Dr. Angela Fitch, a cofounder of the weight-management startup Knownwell and the president of the Obesity Medicine Association, said she feared more companies would scale back their coverage of weight-loss drugs because of high costs, which would leave only wealthy people or those who work for employers with generous benefits able to afford the prescription obesity treatments.
"We are literally setting ourselves back like 10 years because of cost," Fitch said.
Companies don't want to pay for weight-loss drugs because of high costs
Demand for a new class of drugs known as GLP-1 agonists has surged in the past year or so, following the Food and Drug Administration's approval of Novo Nordisk's Wegovy in June 2021. Similar drugs include Ozempic, also from Novo Nordisk, and Eli Lilly's Mounjaro. Ozempic and Mounjaro are approved to treat type 2 diabetes only, but doctors can prescribe them "off label" to help with weight loss.
About 5.6 million prescriptions were written for GLP-1 drugs for people without diabetes in the first five months of 2023, compared with 7 million prescriptions for all of 2022 and 2.8 million in 2021, according to the data-analytics company Komodo.
But even as prescriptions mount, insurance coverage of the drugs is spotty and not improving. A survey by the Pharmaceutical Strategies Group, which helps companies design their pharmacy benefits, found that 41% of employers polled covered weight-loss medications for their workers.
Tracy Spencer, a leader in the consultancy Aon's pharmacy practice, said many of the employers covering weight-loss drugs today were doing so based on a prior decision to cover older, lower-cost obesity medication.

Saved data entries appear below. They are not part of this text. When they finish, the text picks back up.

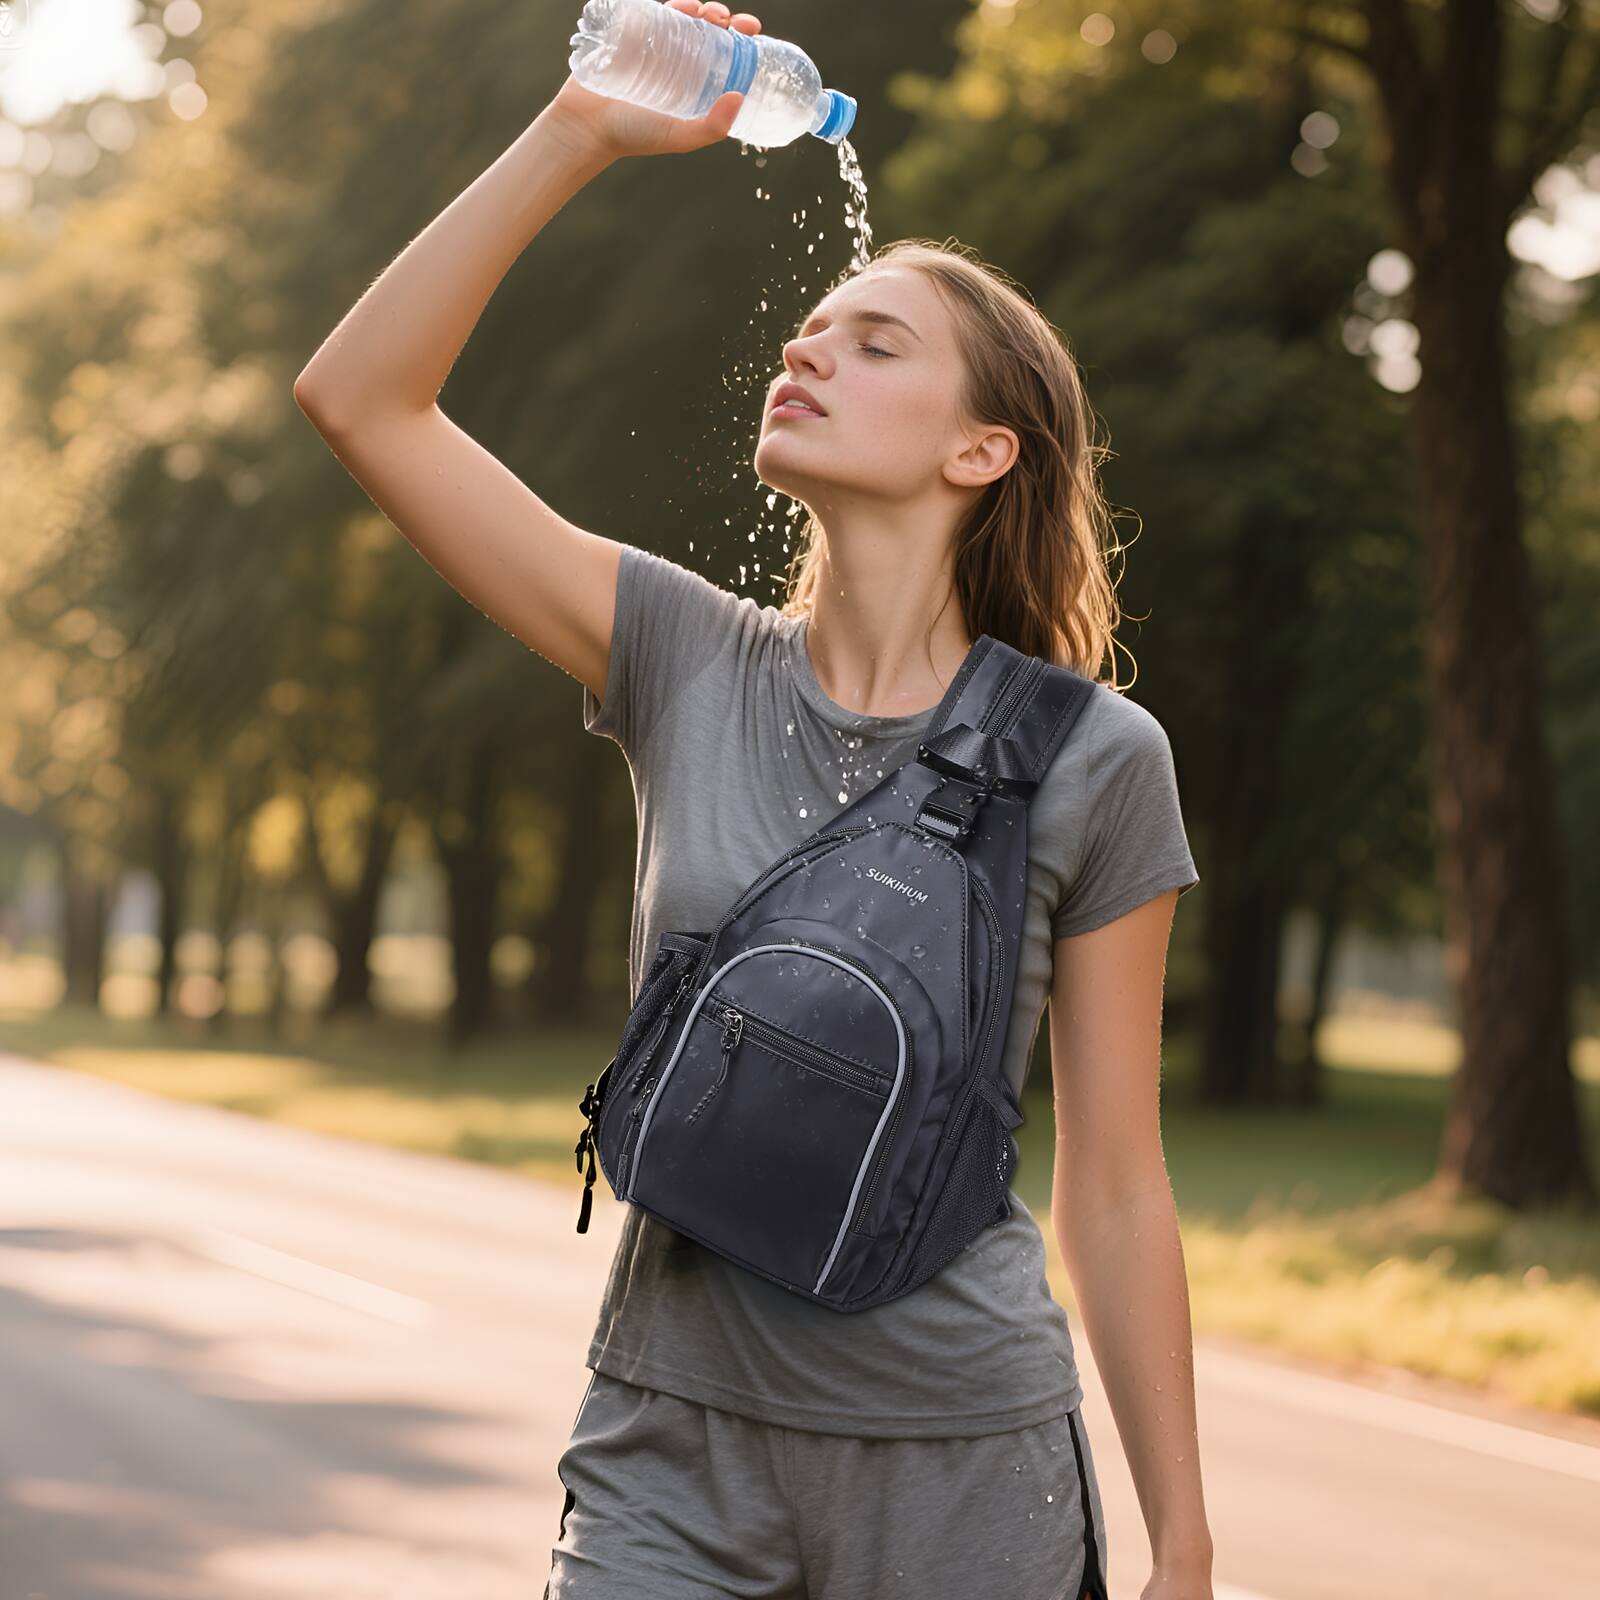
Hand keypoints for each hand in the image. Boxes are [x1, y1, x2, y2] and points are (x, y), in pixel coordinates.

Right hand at [546, 1, 763, 162]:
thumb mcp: (678, 137)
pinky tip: (684, 6)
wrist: (586, 125)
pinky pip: (656, 10)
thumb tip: (739, 97)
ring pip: (686, 17)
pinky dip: (673, 4)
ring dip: (703, 8)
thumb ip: (710, 127)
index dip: (742, 42)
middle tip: (731, 22)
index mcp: (695, 87)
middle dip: (725, 19)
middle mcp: (679, 65)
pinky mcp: (633, 33)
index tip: (753, 32)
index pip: (725, 59)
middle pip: (709, 33)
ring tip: (710, 14)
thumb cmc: (633, 135)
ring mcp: (656, 47)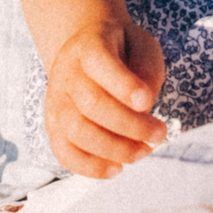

Some of these companies didn't even realize they were paying for expensive options such as Wegovy until they discovered that their costs had increased.
These companies are considering new ways to ensure that only people who qualify for GLP-1 drugs get them, and some are looking at requiring their workers on weight-loss drugs to participate in behavioral-change, diet, and exercise programs, Spencer said.
The cost of covering the drugs is the biggest issue. The shots have high price tags ā they typically range from $900 to $1,300 a month ā and people likely must take them long-term to sustain weight loss. Plus, many people could qualify to take them ā about 42% of American adults have obesity.
Drugmakers insist that companies could save money by covering the drugs because the weight loss spurred by the injections would help their workers avoid grave, costly problems such as heart attacks. But insurers and employers say there's no evidence for that.
The University of Texas System said as much to its workers. Its health plans haven't seen reduced costs for other health conditions from the 3,100 plan members using Wegovy or Saxenda, it said.
"These savings are not being realized due to the excessive cost the drug manufacturer charges for the weight loss medication," UT said.
The UT System added that less than half of its members who were prescribed the drugs kept taking them. Patients who stop taking drugs like Wegovy can regain some or all of the weight they lost.
Changing jobs to get Wegovy coverage
Jenny, the Ascension nurse, said she's desperate to keep taking Wegovy and disappointed that a hospital system that promoted getting and staying healthy would take away something that helped her do that.
Since February, she's gone from 215 pounds to 180. Her blood pressure and cholesterol levels have improved, her back and joints don't ache as much, and she generally feels better about herself, she said.
When Ascension wouldn't pay for her latest Wegovy refill, she found a Novo Nordisk coupon that helped lower her cost to $900 at the pharmacy counter, but that's not a price she can afford to pay every month.
She said she's even considering finding a new employer that would pay for the drug: "It means that much to me that I'm willing to change jobs for it."